Vignette 3: Introduction to the localize function

library(locaR)

The locaR package is designed to work with any synchronized recordings via the localize() function. However, many of the functions, most notably the localizeSingle() and localizeMultiple() functions, have been written specifically to work with Wildlife Acoustics (SM3 or SM4TS) recordings; those functions are intended to ease the user’s data wrangling and data management burden. Even if those functions are used, the final localization is conducted via a call to the localize() function. Therefore, users should understand how the localize() function works. This vignette aims to provide that basic understanding by way of a worked example.

The localize() function.

The main difference between localize() and localizeSingle() or localizeMultiple() is that localize() requires more data wrangling by the user. This requires a bit more knowledge of R (reading .wav files, writing loops, etc.), but has the advantage that it is much more flexible. Whereas the localizeSingle() or localizeMultiple() only work with Wildlife Acoustics data, the localize() function is agnostic to the original data source. This broadens the utility of the locaR package beyond Wildlife Acoustics users, to make it generally useful for any sound localization application.

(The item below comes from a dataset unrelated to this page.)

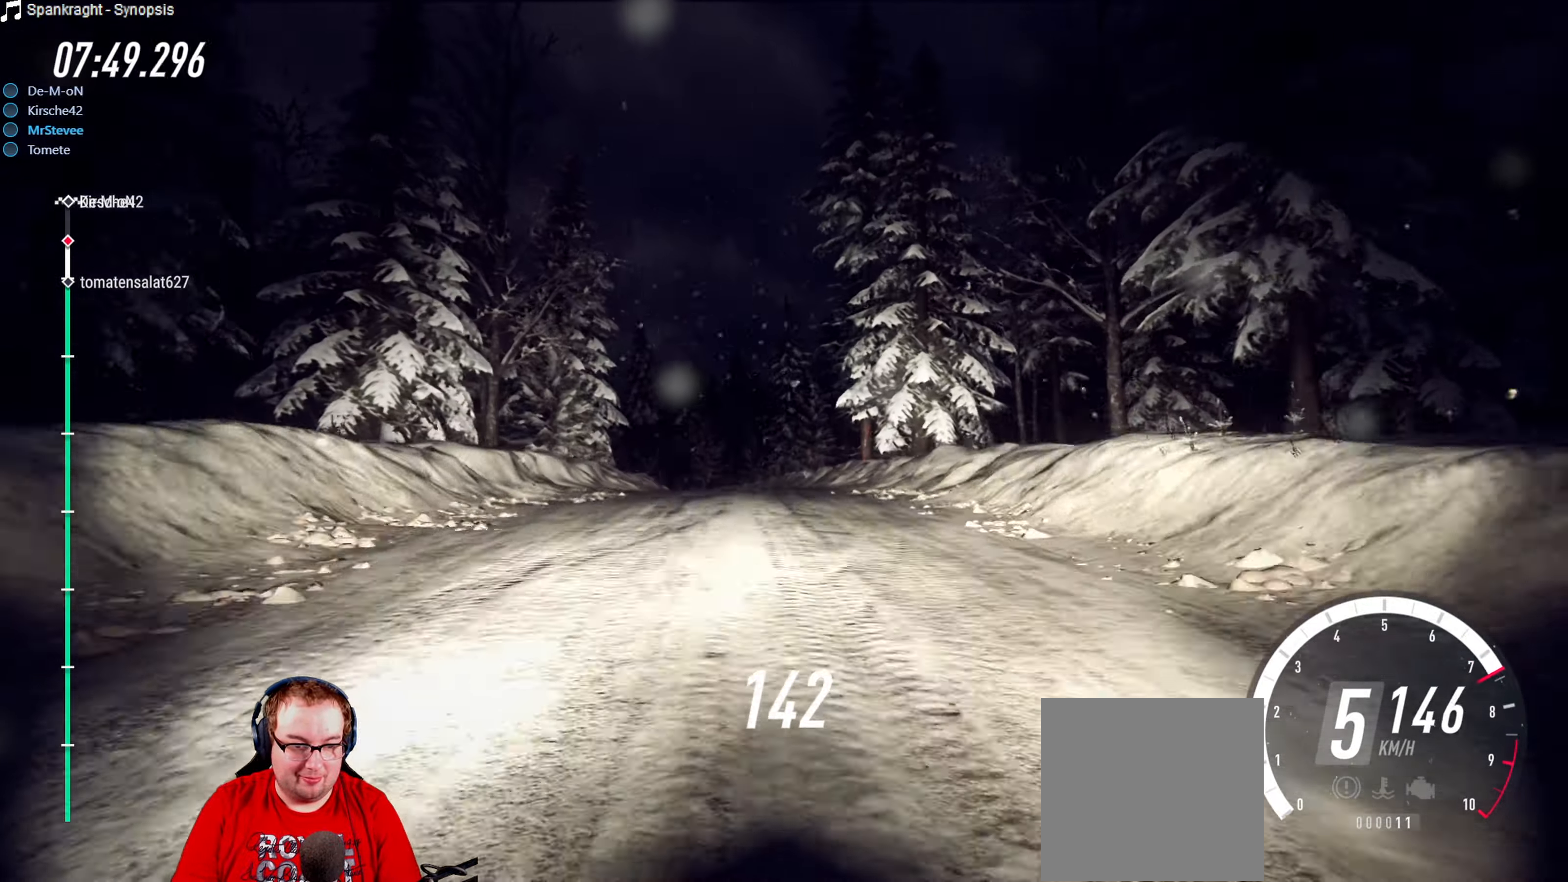
{"buttons": [], "left_stick": "down-left", "right_stick": "center", "events": [[50, "left_stick", "down-left"], [150, "R2", "up"], [234, "left_stick", "center"], [400, "left_stick", "down-left"]]}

Prelude: The example data.

Example data included with the locaR package was collected from nine synchronized recordings with Wildlife Acoustics SM3 units (with GPS attachment). The basic layout of microphones was in a square 3x3 grid, with adjacent microphones separated by 40 meters. Thus the array covers approximately 0.64 hectares. The environment was a mix of wetlands and forest, and the target species were birds. The example data is only seven seconds long, but contains seven sounds of interest. Note that the example data was converted to .mp3 format to reduce the size of the package; these become Wave objects once read into R.

To access the location of the data, use the system.file() function, as follows:

f <- list.files(system.file('extdata', package = 'locaR'), pattern = '.mp3', full.names = T)
basename(f)
#> [1] "Ex-1_0+1_20200617$090000.mp3" "Ex-2_0+1_20200617$090000.mp3"
#> [3] "Ex-3_0+1_20200617$090000.mp3" "Ex-4_0+1_20200617$090000.mp3"
#> [5] "Ex-5_0+1_20200617$090000.mp3" "Ex-6_0+1_20200617$090000.mp3"
#> [7] "Ex-7_0+1_20200617$090000.mp3" "Ex-8_0+1_20200617$090000.mp3"
#> [9] "Ex-9_0+1_20200617$090000.mp3"

Arranging data for input to the localize function involves three steps: 1) create a named list of Wave objects; 2) arrange the microphone coordinates in a data frame; and 3) specify several pieces of ancillary information.

Step 1: Create a named list of Wave objects.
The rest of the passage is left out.